The BRICS bloc has taken a major step towards coordinated energy infrastructure development with the official inauguration of the BRICS Digital Centre of Excellence for Smart Grids and Energy Storage at the 11th BRICS Energy Ministers' Meeting held in Gurugram, India. The establishment of this regional hub signals deepening commitment among Brazil, Russia, India, China, and South Africa to align their energy systems around shared technological standards and renewable energy integration.

India's Power Minister Manohar Lal Khattar framed the centre's launch as essential for advancing collective energy cooperation across the five nations. According to Khattar, the initiative demonstrates a unified determination to foster technological innovation while building energy systems capable of withstanding future demands and supply uncertainties. This framing is particularly significant given the energy security challenges facing developing economies, where grid reliability and infrastructure modernization remain critical bottlenecks to sustained economic growth.

The Digital Centre of Excellence has been designed with multiple operational functions in mind. Its core mandate encompasses facilitating the systematic exchange of technical knowledge and proven practices among member nations, while simultaneously upgrading the professional capabilities of energy sector specialists through training and capacity-building programmes. Additionally, the centre will oversee the implementation of jointly developed projects and strengthen the technical cooperation mechanisms that bind BRICS energy policymakers and practitioners together.

Minister Khattar emphasized that renewable energy sources are becoming fundamental to the energy sector's structural transformation. He outlined a vision of future electrical grids that operate with real-time demand management capabilities, seamlessly absorb large quantities of intermittent renewable generation, integrate advanced energy storage technologies, and empower end-consumers through digital control systems. This conception of the modern grid directly addresses the technical challenges that have historically limited renewable energy penetration in developing economies.

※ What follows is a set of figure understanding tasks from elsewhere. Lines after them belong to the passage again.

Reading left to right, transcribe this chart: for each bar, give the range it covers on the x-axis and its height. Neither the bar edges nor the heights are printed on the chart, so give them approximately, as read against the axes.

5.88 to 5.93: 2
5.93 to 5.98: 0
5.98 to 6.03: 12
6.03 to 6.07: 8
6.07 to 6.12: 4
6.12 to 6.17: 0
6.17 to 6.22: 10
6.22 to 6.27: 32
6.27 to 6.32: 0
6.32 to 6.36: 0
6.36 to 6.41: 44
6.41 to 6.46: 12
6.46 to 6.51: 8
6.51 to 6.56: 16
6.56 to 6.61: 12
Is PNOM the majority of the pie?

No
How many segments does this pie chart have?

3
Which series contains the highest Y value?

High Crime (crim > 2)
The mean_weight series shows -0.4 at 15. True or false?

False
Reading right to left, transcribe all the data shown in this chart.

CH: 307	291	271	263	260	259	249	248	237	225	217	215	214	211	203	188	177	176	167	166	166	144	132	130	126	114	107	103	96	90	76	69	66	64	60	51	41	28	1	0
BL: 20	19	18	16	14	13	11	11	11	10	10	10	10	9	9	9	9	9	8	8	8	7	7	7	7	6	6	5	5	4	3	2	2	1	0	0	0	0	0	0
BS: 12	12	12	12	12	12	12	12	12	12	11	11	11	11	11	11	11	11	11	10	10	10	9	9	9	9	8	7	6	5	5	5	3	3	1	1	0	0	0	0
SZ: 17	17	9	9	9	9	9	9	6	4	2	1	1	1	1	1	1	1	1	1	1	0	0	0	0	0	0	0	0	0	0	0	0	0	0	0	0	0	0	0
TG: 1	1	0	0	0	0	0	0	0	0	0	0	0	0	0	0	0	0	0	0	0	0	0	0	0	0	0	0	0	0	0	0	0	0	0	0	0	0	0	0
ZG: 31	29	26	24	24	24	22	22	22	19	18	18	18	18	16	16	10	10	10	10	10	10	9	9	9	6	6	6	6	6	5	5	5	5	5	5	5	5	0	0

India's own energy transition efforts provide a template for what the Digital Centre might facilitate across BRICS. The country has positioned itself among global leaders in solar and wind energy deployment, commanding significant installed capacity in both sectors. To complement this renewable expansion, India is executing one of the world's largest smart meter installation programmes, a foundational technology for digitalizing energy distribution networks and optimizing grid performance at scale.

Beyond metering infrastructure, India's long-term energy storage strategy reveals the scale of ambition guiding BRICS cooperation. The nation intends to develop approximately 100 gigawatts of pumped-storage hydroelectric capacity from its total viable potential of 260 gigawatts, alongside the establishment of roughly 80 gigawatts of battery energy storage systems. These figures underscore the capital-intensive nature of grid modernization and the rationale for pooling technical expertise and experience across BRICS nations.

For Malaysian policymakers and energy stakeholders, the BRICS initiative carries several implications. As Malaysia pursues its own renewable energy transition through initiatives such as the Renewable Energy (RE) Roadmap and the National Energy Transition Roadmap, the technical standards and best practices developed through the BRICS Digital Centre could provide valuable reference points. Particularly relevant are solutions for grid integration challenges and energy storage deployment strategies that have been tested within comparable economic and technical contexts.

The centre's establishment during India's BRICS chairmanship reflects a structured approach to the bloc's energy agenda. India has identified three strategic pillars: ensuring energy security and sustainability, guaranteeing equitable energy access and distribution, and accelerating technology development and innovation. These priorities directly mirror concerns across Southeast Asia and the broader developing world, where balancing rapid electrification with affordability and environmental stewardship remains persistently challenging.

The Digital Centre of Excellence represents an institutional mechanism for translating shared energy policy objectives into concrete technical outcomes. Rather than remaining at the level of political declarations, member nations have committed to establishing a permanent knowledge-sharing infrastructure. This represents a maturation of BRICS cooperation beyond general statements of intent, embedding energy transition collaboration within an organizational framework designed for sustained engagement.

For regional energy markets like Southeast Asia's, the emergence of BRICS technical cooperation on grid modernization and storage systems introduces a counterweight to existing Western-dominated technology transfer arrangements. As these nations develop and refine solutions tailored to the technical and economic conditions of large developing economies, the resulting technologies and methodologies become more accessible to countries facing similar constraints. Malaysia and other ASEAN members may eventually benefit from interoperability standards and technical best practices that emerge from BRICS collaboration.

The timing of the centre's launch coincides with accelerating global energy transition investments and rising competition for technological leadership in grid and storage domains. By consolidating expertise across five major developing economies representing roughly 30 percent of global population, BRICS is positioning itself as a significant player in shaping how renewable energy infrastructure evolves in the non-Western world. The Digital Centre thus serves not merely as a knowledge repository, but as a potential counterbalance to existing technological dependencies.